* 本文の抜粋 *
((

もうこのアクションが理屈を超えて「感覚で」気持ちいい。だから飛べない人はみんなスパイダーマンが好きになると思います。

 

何より、そもそもスパイダーマンは「親愛なる隣人」というキャッチが付いているような親しみやすいヒーロー。自由自在に空を飛ぶでもなく、見ていてちょっと危なかっしくなってしまうウェブ・スイングの方が似合っているんです。

 

つくづくスパイダーマンの「糸」というのは画期的で、移動・攻撃・サポート・トラップと何でもござれ。

良いアクションゲームは一つのアクションに色んな意味が込められているもの、といつかあるブログで見たのですが(マリオの『ジャンプ』やスプラトゥーンの『塗る』など)詳しくはこちらをお読みください。やや本題から外れますが、とても面白い。

 

マリオのジャンプはなぜ優れているのか?そしてスプラトゥーンはなぜ「面白そう」なのか? - 枯れた知識の水平思考

最後にまとめよう。「スプラトゥーン」が面白そうに見える理由。それはアクションはシンプルなのに、アクションが起こす結果に幅があるからだ。それは、一つのアクションに複数の機能を込めるというマリオのジャンプに通じるゲームデザインによって発生する幅の広さである。もっと簡単に言ってしまえば、間口が広そうで、敷居は低そうなのに、奥行きは深く見えるようにきっちりデザインされているからである。

 

「糸」もそういうことです。ゲームも面白かった。

 

 

次。

 

・主眼はいつだってヒーローと人の間にある

 

インターネット技術の発達により(この書き出しが古すぎるのはさておき)、人は自分の人格が一つでないことに、人生で一度は気付くようになったんじゃないんでしょうか。

 

アカウントを複数作ったり、匿名だと言葉遣いが変わったり。そしてこれはずっとそうですが、ヒーローたちもみんな同じです。

スパイダーマンはずっとそこに向き合ってきたし、だからこそ海外でも人気があるし、普遍的です。むしろ、いつの時代にもよりポピュラーになる可能性を内蔵したヒーローであると言っても良い。

))

* 一覧の抜粋 *
((

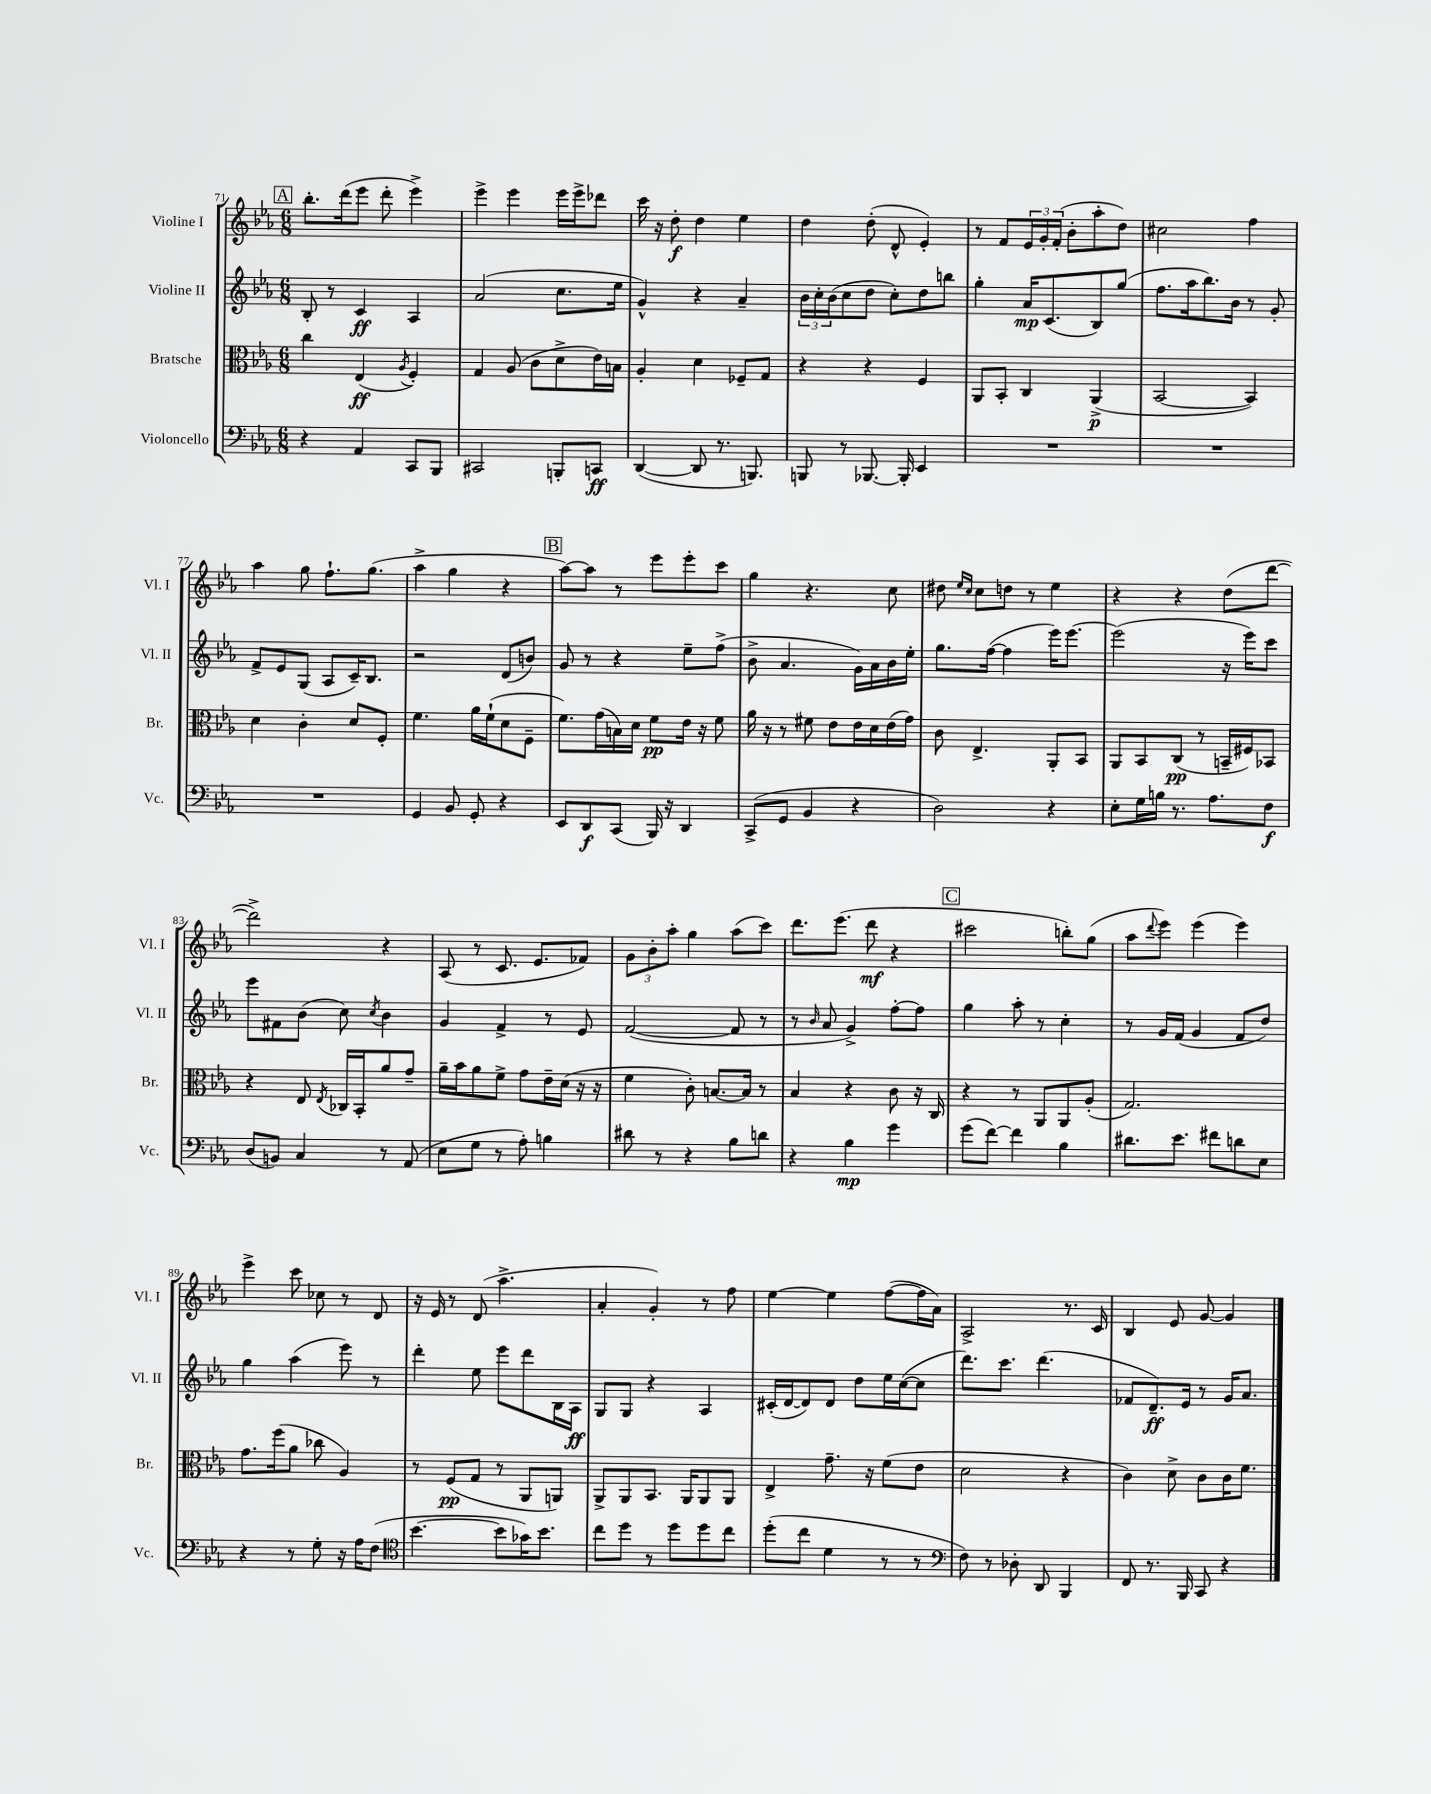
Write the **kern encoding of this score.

))

* 取り組む内容 *
1: スパイダーマンについての文章では、空を自由に飛ぶよりウェブ・スイングのほうがスパイダーマンに合っているとされています。文章に書かれている理由を1〜3文で説明してください。
2: スパイダーマンについての文章を、最後の文に続けて書き進めてください。
一覧は使わなくてもかまいません。

* 最終的な答え *
1: スパイダーマンは「親愛なる隣人」というキャッチが付いているような、親しみやすいヒーローだからです。そういうヒーローには、自由自在に空を飛ぶよりも、見ていて少しハラハラするウェブ・スイングのほうが似合うと書かれています。

2:
 

僕は子どもとヒーローの関係が凄く好きです。無垢で無謀な憧れがたまらなく愛おしいから、『スパイダーマン2』の火事現場とか、『アメイジング2』のラストだとか、無条件で愛してしまう。

でもそれは、ヒーローと普通の人を行き来する「スパイダーマン」だからこそ映える関係性なのです。マスクを被ることで強くなったりはしないけど、それはヒーローになるという責任への覚悟を意味する。そこに力の有無は関係なくて、ただ尊いんです。

 

ネタバレなし日記は終わり。

 

 

 

 

【ここからネタバレあり】

 

 

 

 

 

 

 

 

 

こんなことを書いておいてなんだけど、MCUでのスパイダーマンにはさして子どもとのシーンは無いです。おそらく意図的に過去の「スパイダーマン」映画でやったことは省いているからでしょうね。

 

しかし、個人的に大好きなヒーローが観れてしまった。それは、『嘘と向き合うヒーロー』である。

 

 

真実と虚構というワードが飛び交う時代である。もはや語るべくも無いが、ヒーローとは虚構そのものである。彼らは存在しないし、敵もいなければ超エネルギーも無い。そしてだからこそ、ヒーローは嘘に向き合っていかなければならない。

 

↑上記のこれはさておき、今回の映画でもやはりピーター・パーカーは「ヒーロー」と「高校生」の間に懊悩する。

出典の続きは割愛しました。